Project Gaydar and privacy in Facebook and other online social networking systems

September 20th, 2009

Today’s Boston Globe has an article on online privacy provocatively titled Project ‘Gaydar’ that leads with a story of an class experiment done by two MIT students on predicting sexual orientation from social network information.

“Using data from the social network Facebook, they made a striking discovery: just by looking at a person’s online friends, they could predict whether the person was gay. They did this with a software program that looked at the gender and sexuality of a person’s friends and, using statistical analysis, made a prediction. The two students had no way of checking all of their predictions, but based on their own knowledge outside the Facebook world, their computer program appeared quite accurate for men, they said.”

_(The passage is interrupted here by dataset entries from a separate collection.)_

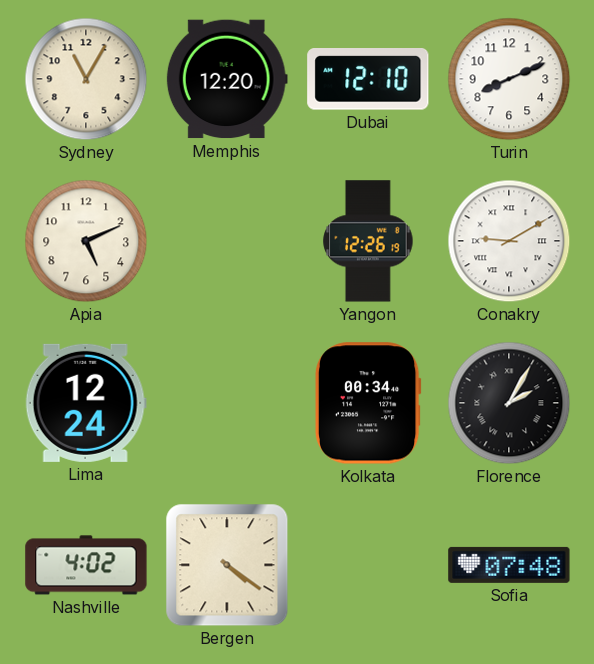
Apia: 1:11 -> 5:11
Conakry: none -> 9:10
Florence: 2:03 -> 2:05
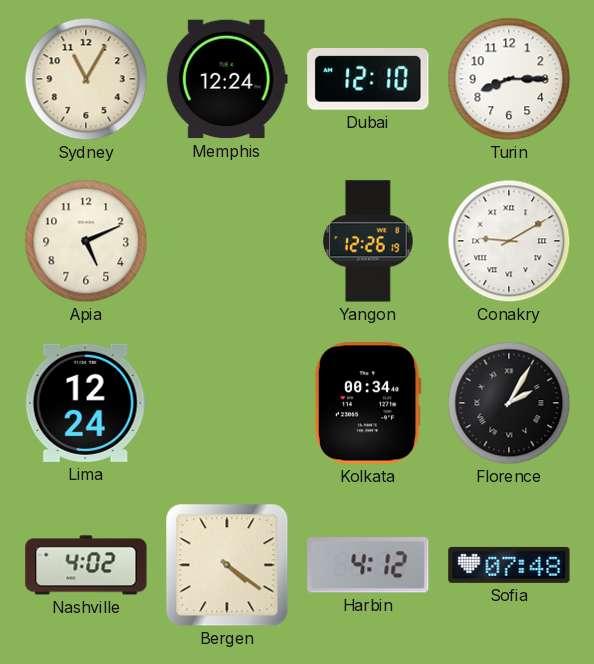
Memphis: 12:20 -> 12:24
Turin: 8:11 -> 8:15
Harbin: none -> 4:12
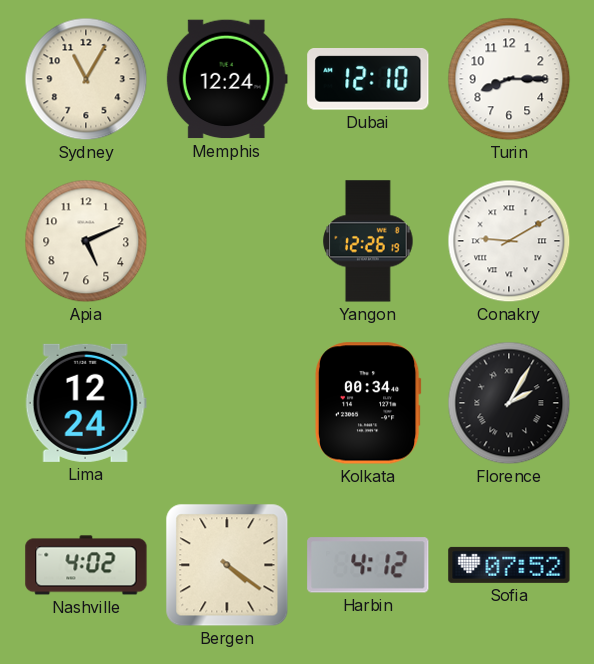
Sofia: 07:48 -> 07:52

I suspect that many will read the article and think that such an analysis can be easily done on their own Facebook information. While I’m not a Facebook expert, I assume that the vast majority of its users employ the default privacy settings which do not allow non-friends to see personal information including gender and the ‘interested in’ attribute, which can be used as a proxy for sexual orientation.

Still, the problem of protecting privacy in online social networking systems is a very real one. The Boston Globe story also mentions work by Murat Kantarcioglu on predicting political affiliations (see Inferring Private Information Using Social Network Data).

“He and a student – who later went to work for Facebook – took 167,000 profiles and 3 million links between people from the Dallas-Fort Worth network. They used three methods to predict a person’s political views. One prediction model used only the details in their profiles. Another used only friendship links. And the third combined the two sets of data. The researchers found that certain traits, such as knowing what groups people belonged to or their favorite music, were quite predictive of political affiliation. But they also found that they did better than a random guess when only using friendship connections. The best results came from combining the two approaches.”

The article also mentions Lise Getoor‘s work on discovering private information by integrating work across Facebook, Flickr, Dogster and BibSonomy (see To Join or not to Join: The Illusion of Privacy in Social Networks with Mixed Public and Private User Profiles).

“Those researchers blinded themselves to the profiles of half the people in each network, and launched a variety of “attacks” on the networks, to see what private information they could glean by simply looking at things like groups people belonged to, and their friendship links. On each network, at least one attack worked. Researchers could predict where Flickr users lived; Facebook users’ gender, a dog’s breed, and whether someone was likely to be a spammer on BibSonomy. The authors found that membership in a group gave away a significant amount of information, but also found that predictions using friend links weren’t as strong as they expected. “Using friends in classifying people has to be treated with care,” computer scientists Lise Getoor and Elena Zheleva wrote.”